The Minister in the other place said that he hoped this clause would be “straightforward”—it is certainly straightforward—and “uncontroversial”. He said:
“Currently, there is no general requirement for employers to let their staff know of their right to join a trade union”.
and that there is a duty in this clause. He said:
“A lack of awareness of the right to join a trade union may be contributing to declining union membership and reduced worker engagement in collective bargaining. The clause will help empower workers to become active in protecting their rights. This is a step forward in strengthening worker representation”,—[Official Report, Commons, Employment Rights Bill Committee, 7/1/25; col. 517.]
and so on.
I go back to the point I made in a previous debate: the key headline in selling this to the public was that it was about day-one rights. As I have already explained to the Committee, this could have been done through a statutory instrument. Part 4 is a classic example of the fact that a lot of the motivation is about increasing trade union membership. Trade union membership is now at about 6 million people, I think; it might be just over that. By the way, as I said at Second Reading, I am not against trade unions, but I do not think it is the job of legislation to try to increase trade union membership as a consequence of our actions here today. I made the point about political funds.
To come back to the numbers, about 22% of employees are now members of a trade union. Of course, people have to pay a fee. I have recommended to people that they join a trade union, but we should be aware that the only sector where trade union membership is going up is the public sector. My general perspective on some of these things is that people tend to join a trade union when they do not trust their employer and they think they might need help, when they are not treated well or when there are other issues worrying them. That is when a lot of the benefits of trade unions come in, such as getting access to legal advice—I know there are plenty of other benefits as well. Family members of mine are trade union members and, as I say, I am not anti-trade union, but I am concerned about the approach we are taking in Part 4.

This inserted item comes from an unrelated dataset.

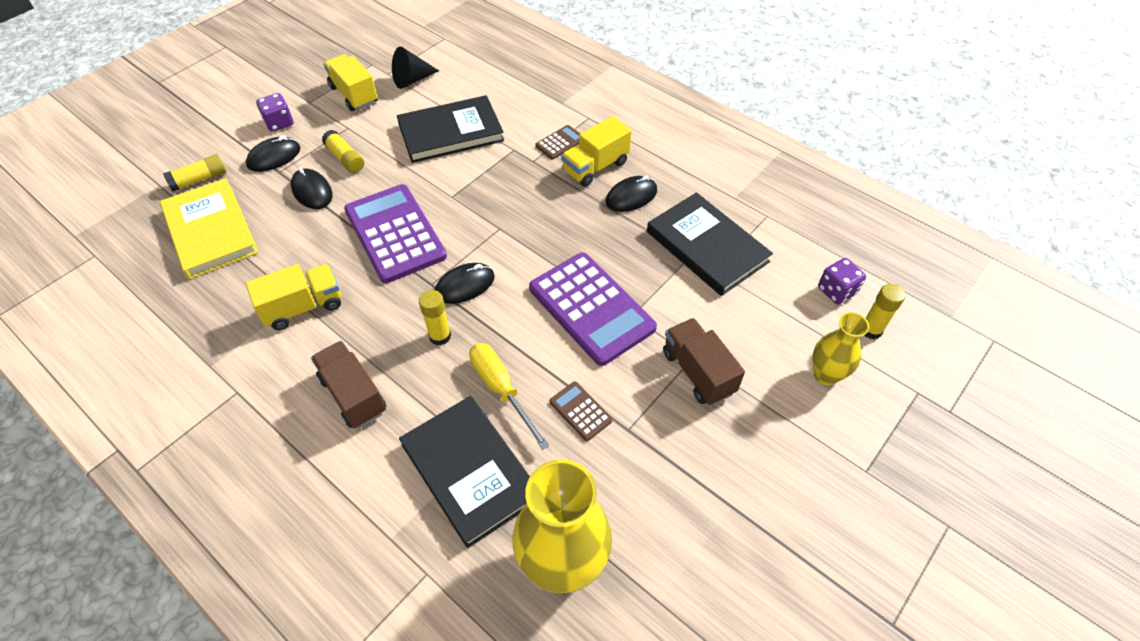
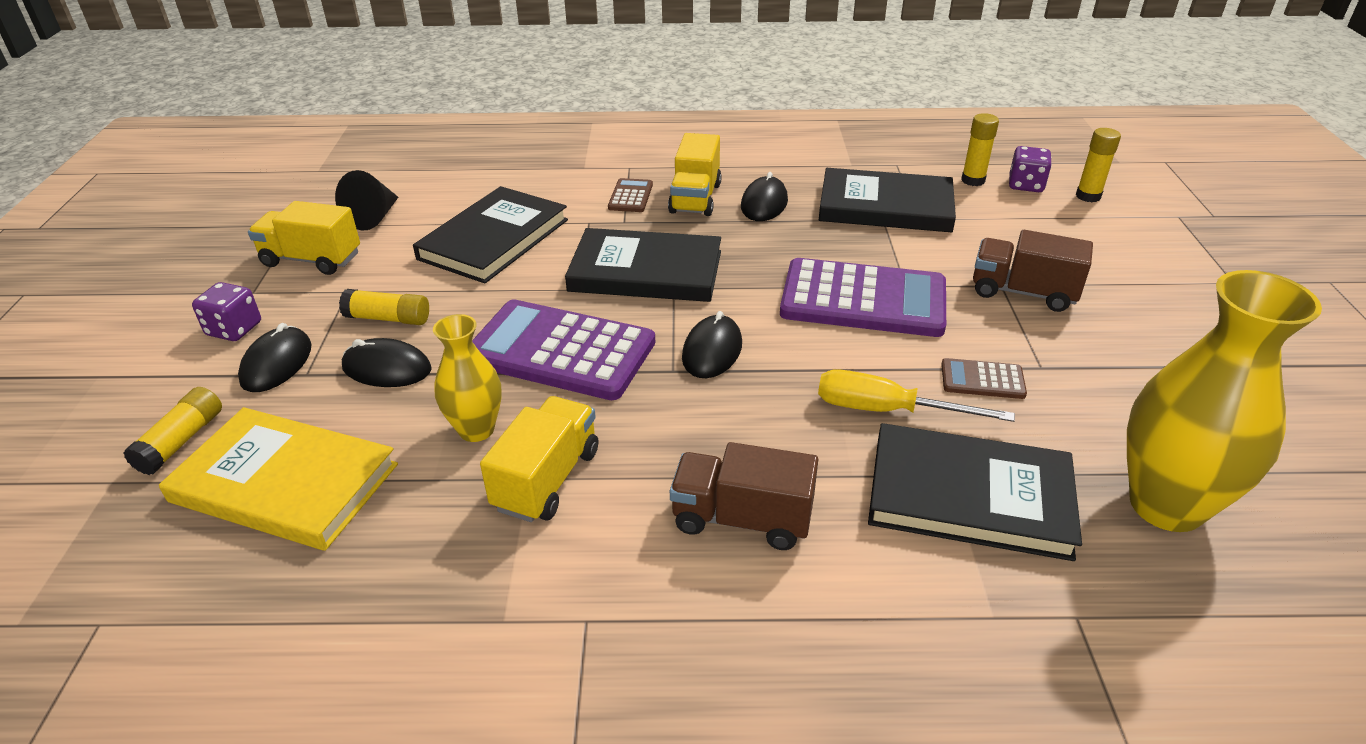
camera: 40 degrees left, 15 degrees down
(440, 336) = (754, 407): yellow glue stick -> yellow glue stick (973, 180)
(499, 206) = (646, 271): none -> black book
(826, 375) = (1108, 240): yellow vase -> yellow vase (476, 429)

On Amendment 208, it would be useful to get an understanding from the Minister about what other prescribed times there might be. It is one of the oddest bits of this part of the Bill. When you join, you get to know certain things—it might not all be on day one; I accept that there is a bit later that talks about instalments and that sometimes you get to know certain key things, but you must do it within two weeks or two months, I cannot remember which. You may not get everything on day one, but, nevertheless, what are the other prescribed times? Will it be the same frequency as is being put in the Bill about the reminder to opt out of the trade union political fund, which will have moved to every 10 years? Why not put it in the Bill if we want an annual reminder, or we want it at the same frequency as a say on whether people can be part of the trade union political fund—or indeed on ways that that decision is made?
I am concerned about this element. There is no doubt that employer representatives are concerned about aspects of this Bill. In particular, when they spoke to me earlier this week, they said that quite a lot of the impact assessment is written on the basis that savings will be down to the fact that there will be fewer strikes. We should recognise the history of strikes happening in our employment places in the last couple of years or so: the number of strikes has gone up significantly in the public sector, exactly where trade union membership is going up—not the other way round. I appreciate that there has been a change in government and that Wes Streeting sat around a table, but we know that right now, where trade union membership is going up, the ballot papers—I do not quite know the process—are going out, calling for getting the vote together for a mandate for industrial action. It is happening right now.